The magnitude of change, like the potency of medicine, often depends on the severity of the malaise – things may worsen further before material changes are undertaken. Even then not all changes are successful. The government would attempt new shifts in policy, but given the changing context, there are no easy solutions. Even before 1978, periodic shifts in government policy were common, like the adoption of Stalinism in 1950, which had to be undone later that decade, or the Great Leap Forward and the Cultural Revolution, which did not meet desired objectives.
A growth rebound thus appears unlikely, which is bad news for the global economy: Of the US$25 trillion of GDP added globally over the last ten years, China contributed US$10 trillion (40%).
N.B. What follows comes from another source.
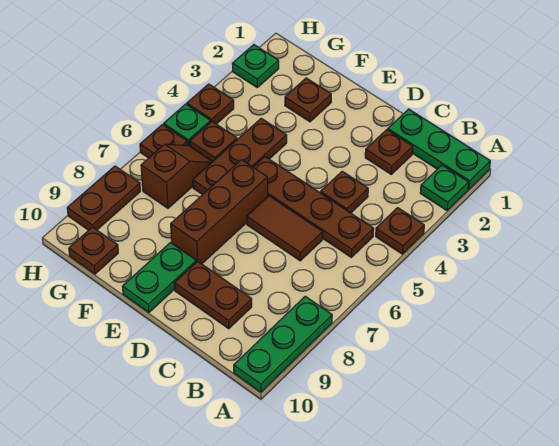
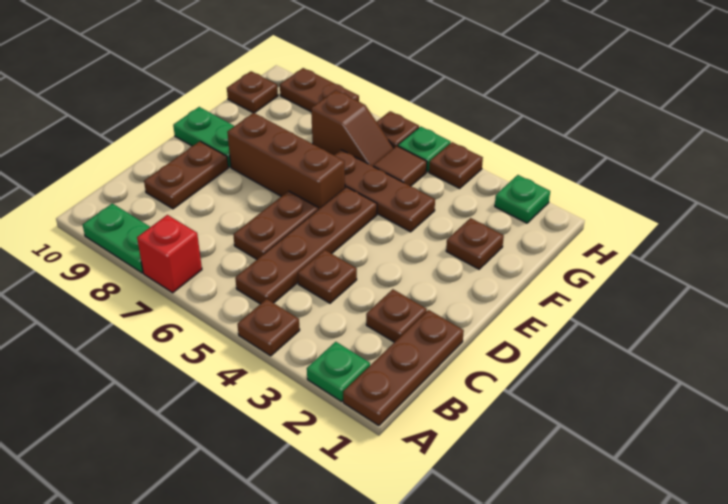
green plate A1:C1 level 1 -> brown plate A1:C1 level 1
none -> red brick A7 level 1
green plate A8:A10 level 1 -> green plate A8:A9 level 1
brown tile C6:D6 level 1 -> brown plate C6:D6 level 1
brown plate G5 level 1 -> brown tile G5 level 1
very well articulated Neelkanth! “hitting the limits of supply side economics” constrains their ability to engineer growth.. I have always wondered how much of provincial revenues were supported by release of real estate land banks, and what happens to that part of the pie! “Would it grow or would it shrink” and what that means for an overleveraged Chinese economy that is slowing down. would be great to hear your views.
Thanks Sashi. I too think that is a problem area. A significant part of local government revenues came from land sales and the real-estate market, and local government financing vehicles (LGFV) are over-leveraged. How does central support flow through to local governments? Can it be selective? What occurs to the political balance between the central and local elites? These are deep, political-economy questions. With the shift towards centralization over the past decade, which was perhaps necessary during the clean-up process, there are already question marks on local dynamism, which many scholars believe was the primary driver of China’s growth acceleration (and I agree). If the LGFV balance-sheet clean-up during a period of real-estate demand slowdown results in even more centralization, and it’s hard to imagine a scenario of a cleanup where that does not happen, it would be another substantial change in China’s governance structure. No easy answers.
Really a comprehensive and deeply analytical article about what lies ahead for China.